Atlanta Public Schools Superintendent Erroll B. Davis Jr. on Friday posted nearly two dozen "guiding principles" he is considering in developing a final plan for redistricting.
The principles are preliminary, he said in a letter to district parents posted on the APS website.
"I want to emphsize what I am releasing today is where my thinking is at the moment," Davis wrote in his letter. "These guiding principles will change based on your further input on the next two scenarios, and as I collect more information from others."
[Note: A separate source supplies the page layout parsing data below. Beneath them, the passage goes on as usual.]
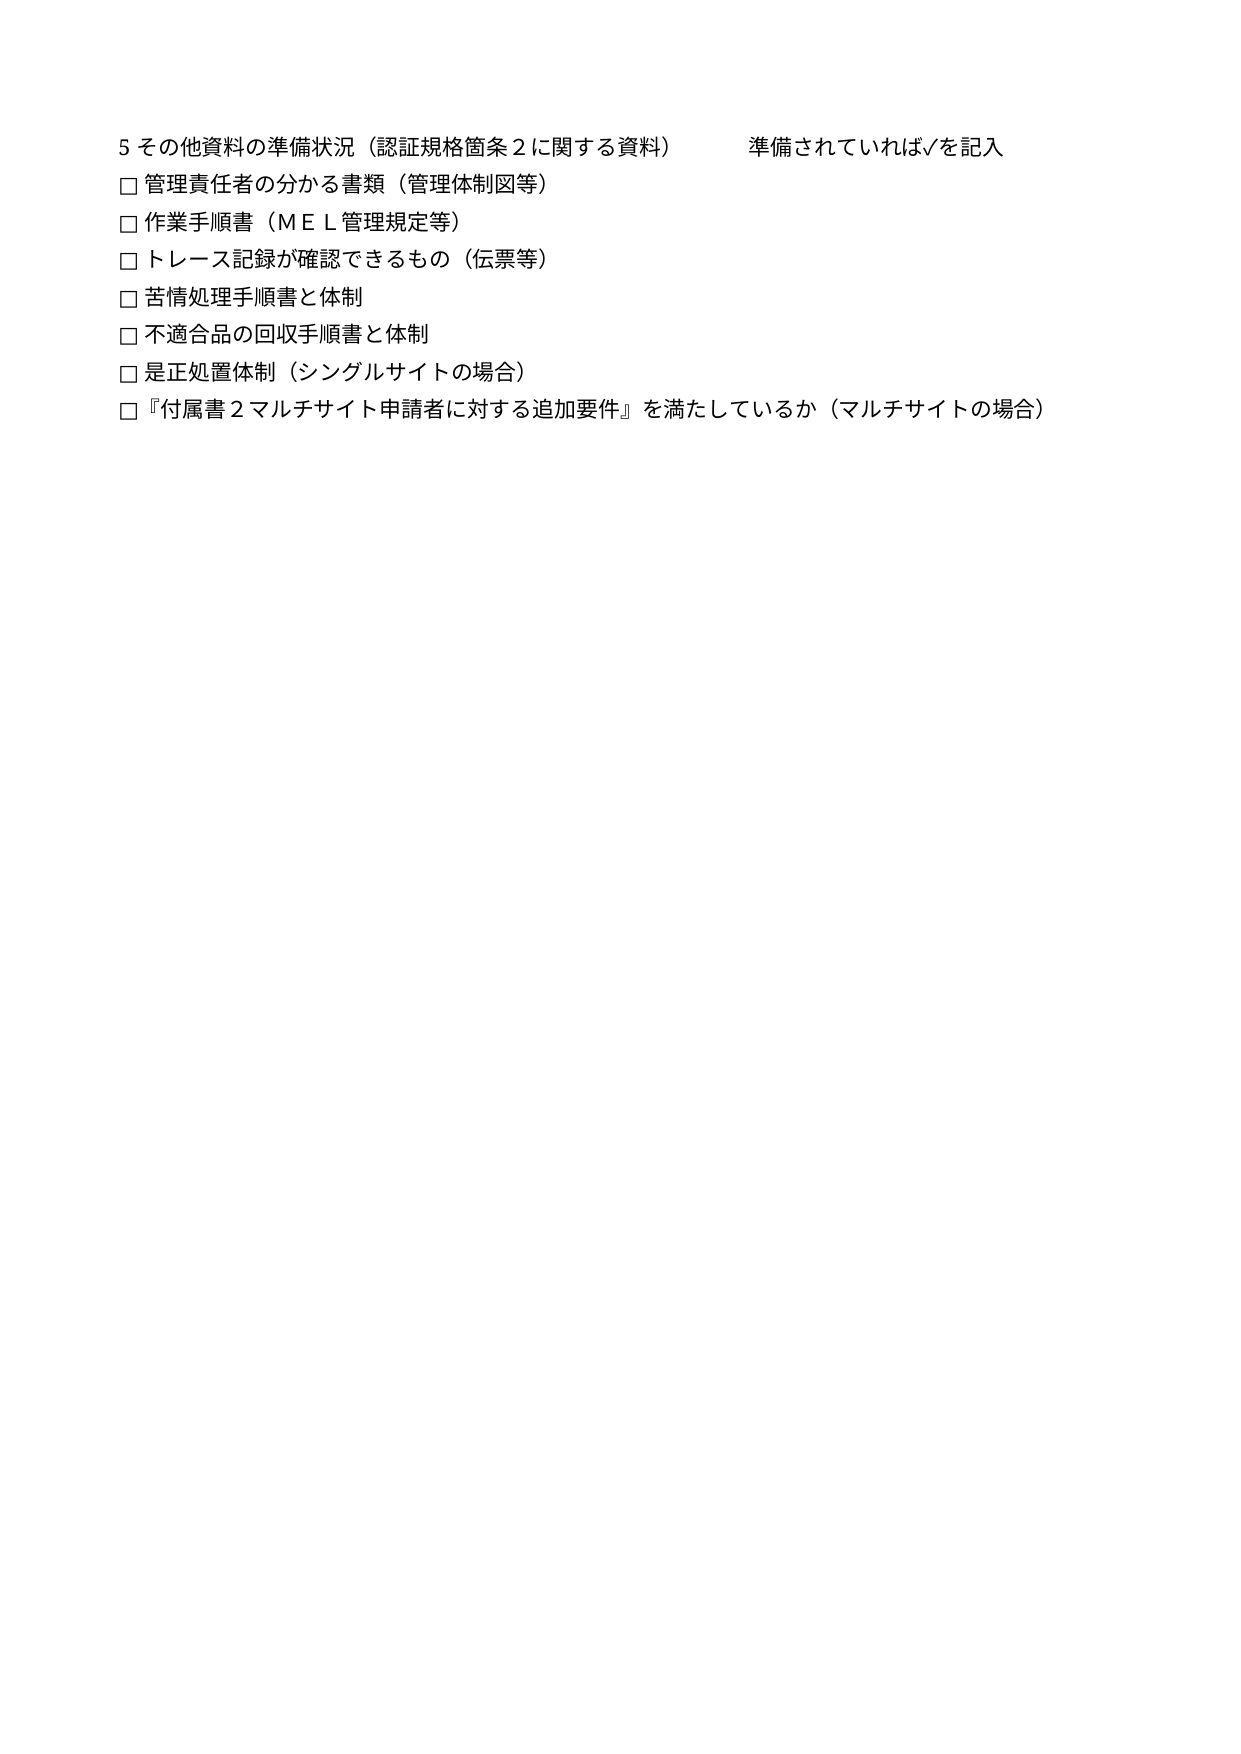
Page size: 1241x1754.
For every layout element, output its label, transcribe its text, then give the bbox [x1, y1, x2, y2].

text □ 苦情処理手順書と体制 [118, 277, 1134, 314]
text □『付属書２マルチサイト申請者に対する追加要件』を満たしているか（マルチサイトの場合） [118, 389, 1134, 427]
text □ トレース記録が確認できるもの（伝票等） [118, 239, 1134, 277]
text 5 その他資料の準備状況（認証規格箇条２に関する資料） 準備されていれば✓を記入 [118, 127, 1134, 164]
text □ 是正処置体制（シングルサイトの場合） [118, 352, 1134, 389]
text □ 不適合品の回収手順書と体制 [118, 314, 1134, 352]
text □ 管理責任者の分かる書類（管理体制図等） [118, 164, 1134, 202]
text □ 作業手順書（ＭＥＬ管理規定等） [118, 202, 1134, 239]
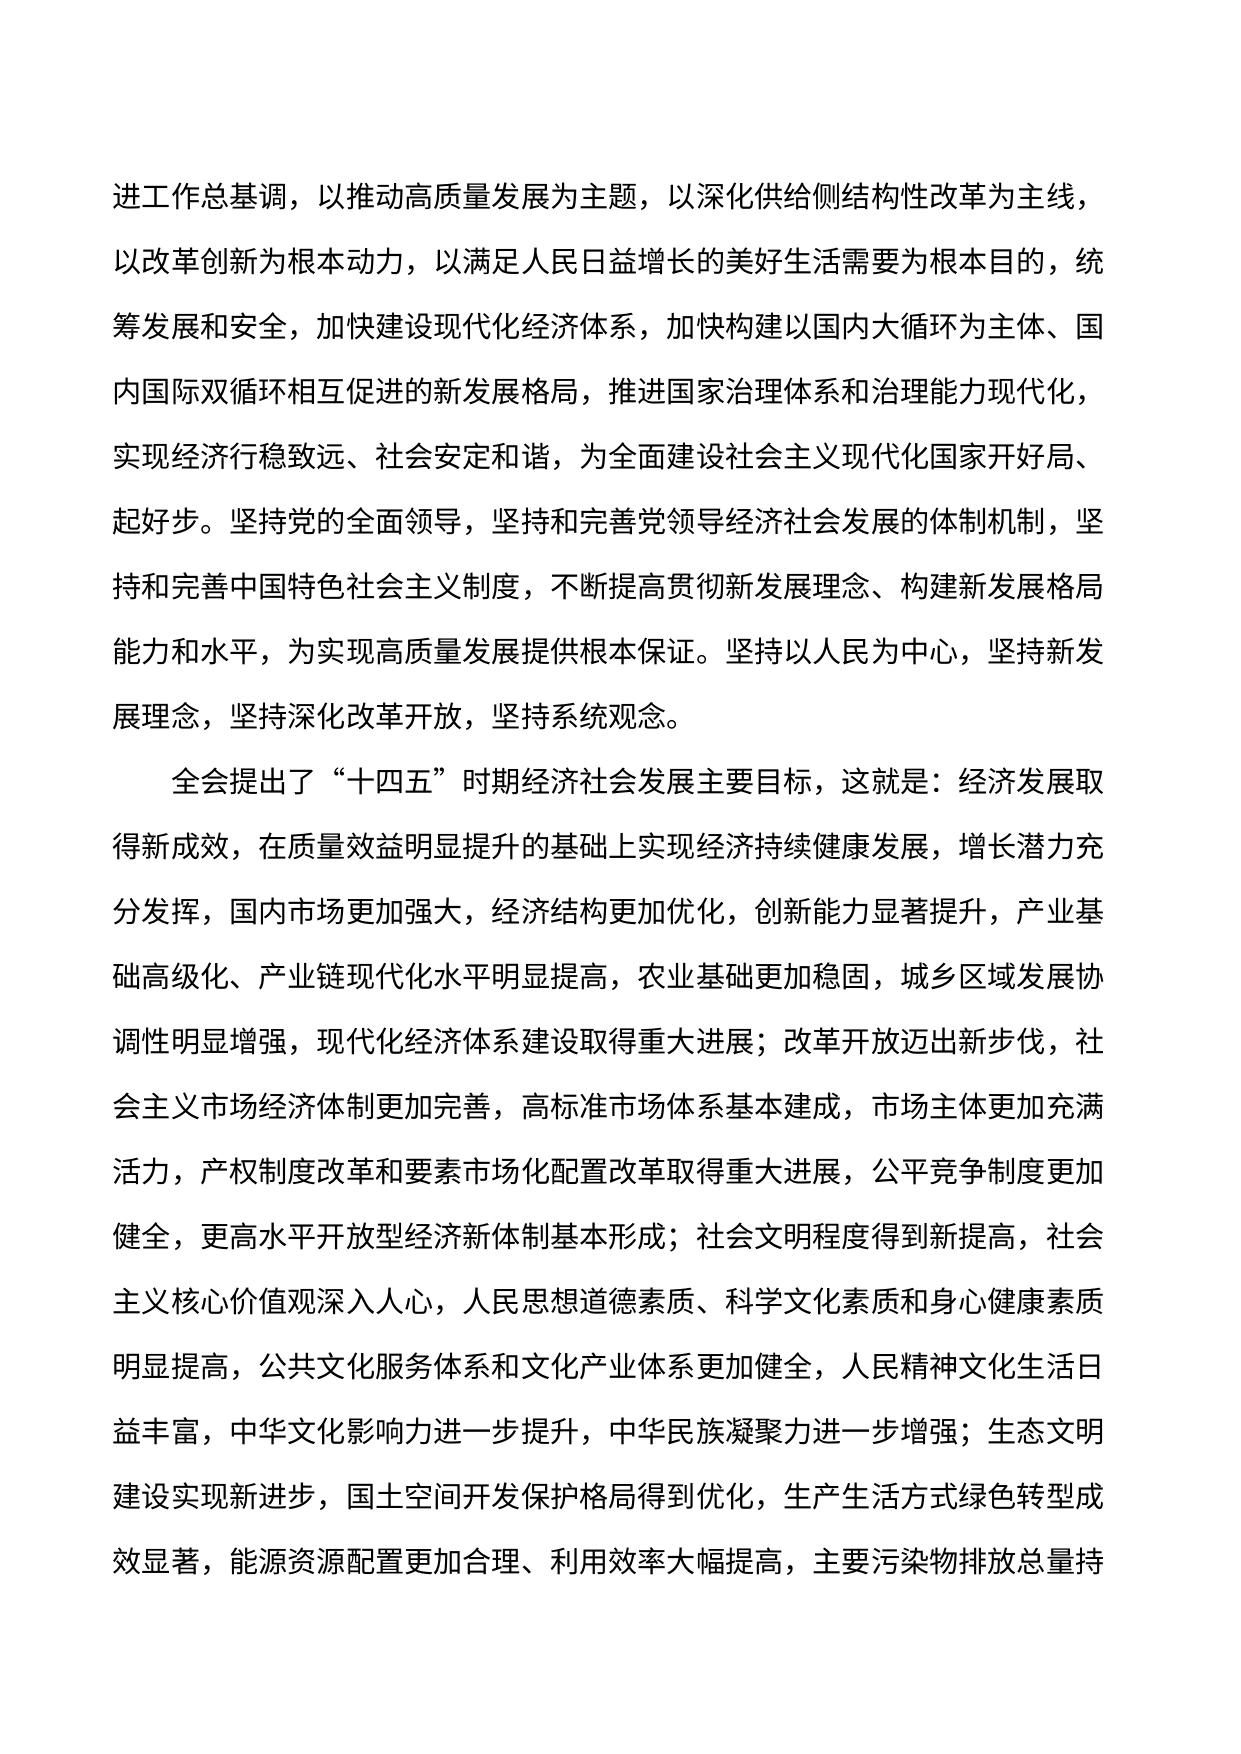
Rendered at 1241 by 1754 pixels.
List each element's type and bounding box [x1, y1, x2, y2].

text [112, 747, 1128, 1592]
text [112, 162, 1128, 747]
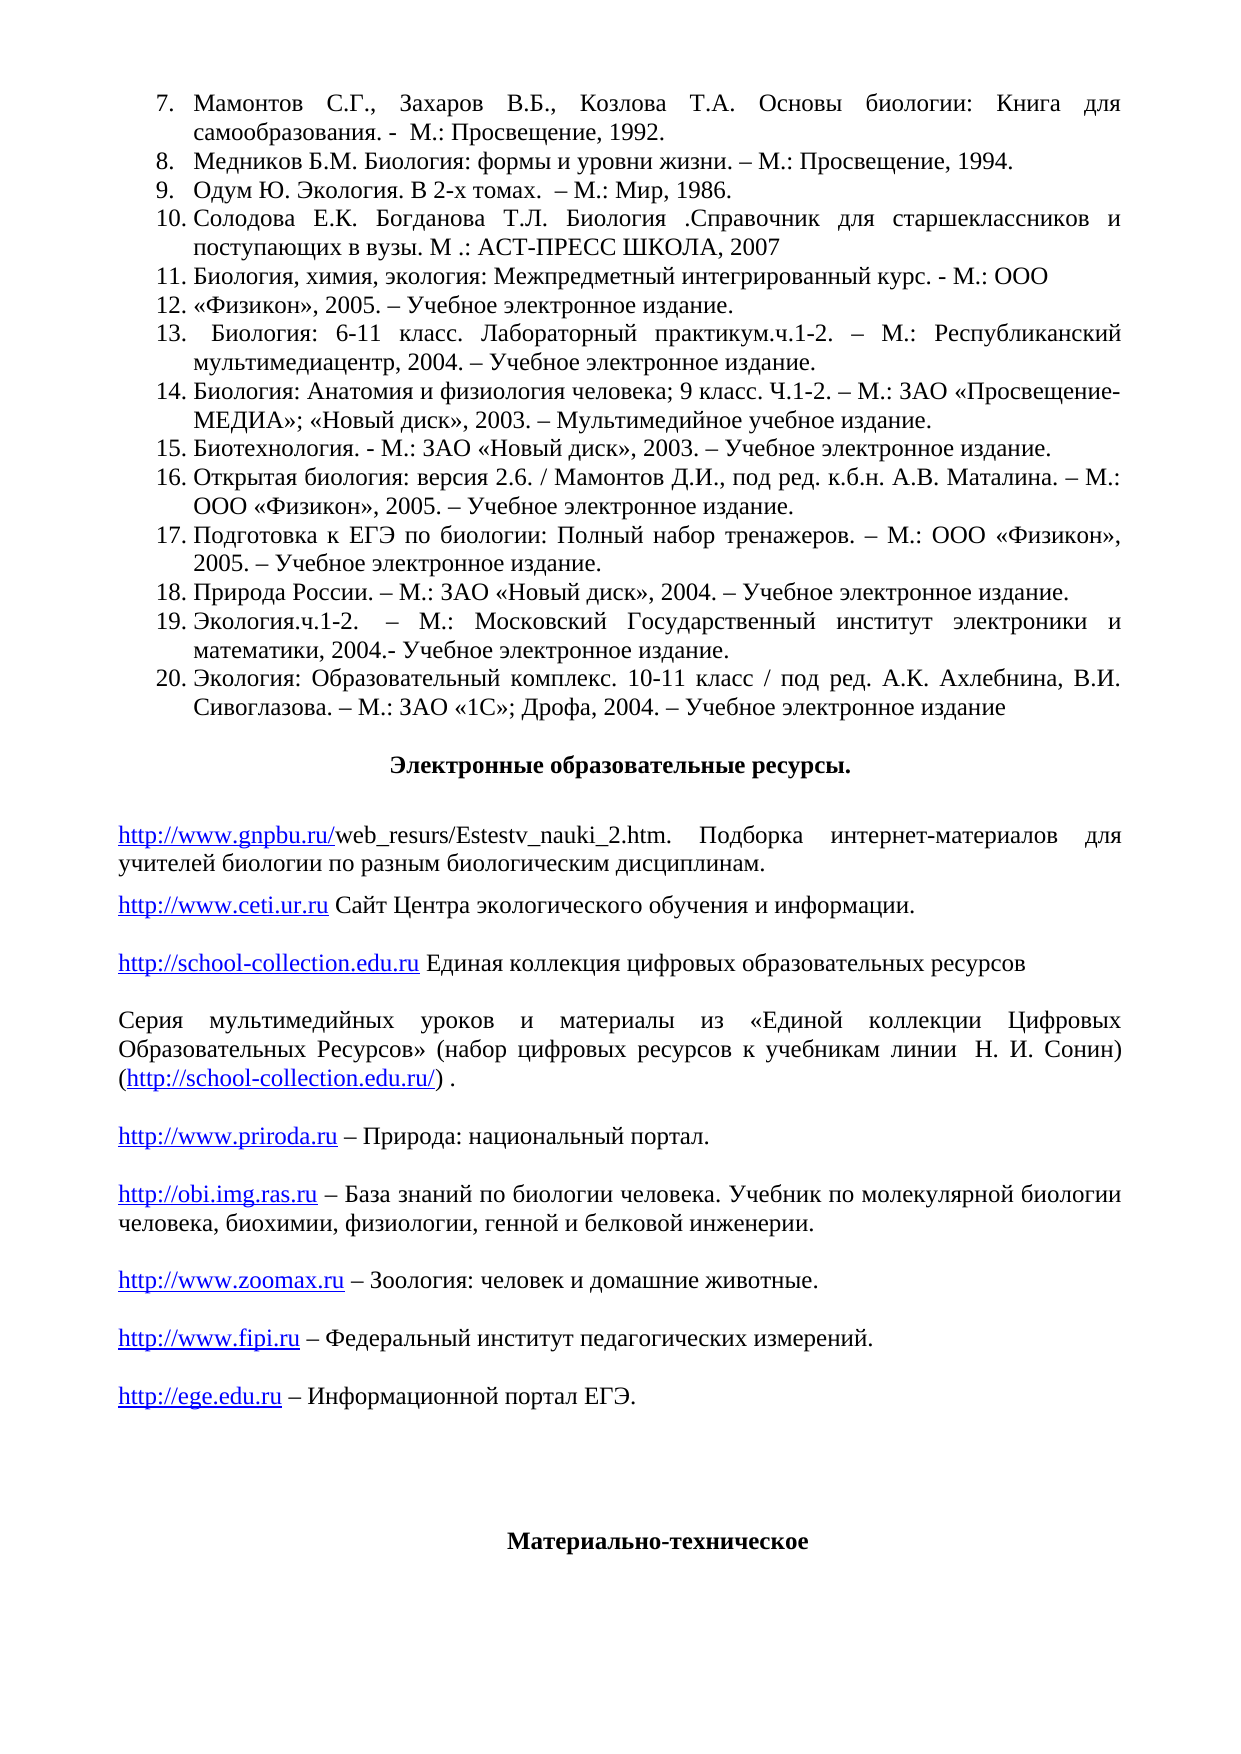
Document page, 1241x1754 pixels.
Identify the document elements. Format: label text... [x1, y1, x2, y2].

Davis said that he shared the principles with demographers who developed a first set of four options for APS redistricting and are now developing two proposals based on community input. But, Davis stressed the demographers are under no obligation to use the guidelines in developing the next two proposals.
The guidelines are broken into three sets of priorities.
In his first priority, Davis said he wants children in a neighborhood going to the same school cluster.
For example, in East Atlanta Patch, half of the East Lake neighborhood is zoned for the Grady High School cluster, with the other half zoned for Jackson High School.
It's not clear how much they will be incorporated in the two proposals the demographers present at the end of the month, but some of them would please parents in some neighborhoods in the Patch; others, not so much.
Here are Davis' guidelines in order of priority:
- Propose boundaries that will be functional for 10 years based on forecasted enrollment.
- Attempt to assign students to schools located closest to their homes. Allow K-8 students to walk where possible. The proximity of ES’s to MS’s should be maximized.
- Attempt to maximize/keep the school feeder concept intact. No more split feeders. Clusters only.
- When evaluating consolidation/closure scenarios and determining which facilities should be retained vs. closed, consideration should be given to minimizing disruption to established educational programming (retain existing IB programs, magnet schools, etc.)
- Ensure student safety and transportation efficiency by using major highway corridors and geographic features as zone boundaries. Give weight to traffic patterns, energy efficiency, etc. Consider time spent on buses.
- Assume North Atlanta High School capacity of 2400.
- Minimize impacts on areas that have been redistricted within the last three years.
- Recommend school consolidation/closures in areas where forecasted enrollment does not support multiple schools.
- Attempt to avoid splitting neighborhoods. (Neighborhood boundaries are determined by generally accepted definitions used by the City of Atlanta).
- Favor the retention of newer/larger facilities which have benefitted from recent capital investment in expansion or renovation.
- Retain more accessible, less congested school sites which have better transportation access and can accommodate future long-term expansion beyond the forecast period of this study.
- When consolidating, to the extent possible, avoid closing a high performing school to send children to a lower performing school.
- Don’t eliminate an International Baccalaureate school within an IB cluster.
- Retain Elementary School splitting (K-3, 4-5) as a planning tool.
- Consider SPLOST funded school expansions as a planning tool.
- Be careful in moving students from high performing Elementary School’s to low performing Middle School’s.
- Balance current utilization of retained buildings to 80% to 90% of capacity.
- In at least one model, minimize the number of transfers across the board.
- Before closing a school, consider the robustness of its partner support.
- No K-8 schools planning until Board reviews/resolves policy issues.
- Eliminate the 9th Grade Academy as a stand alone facility.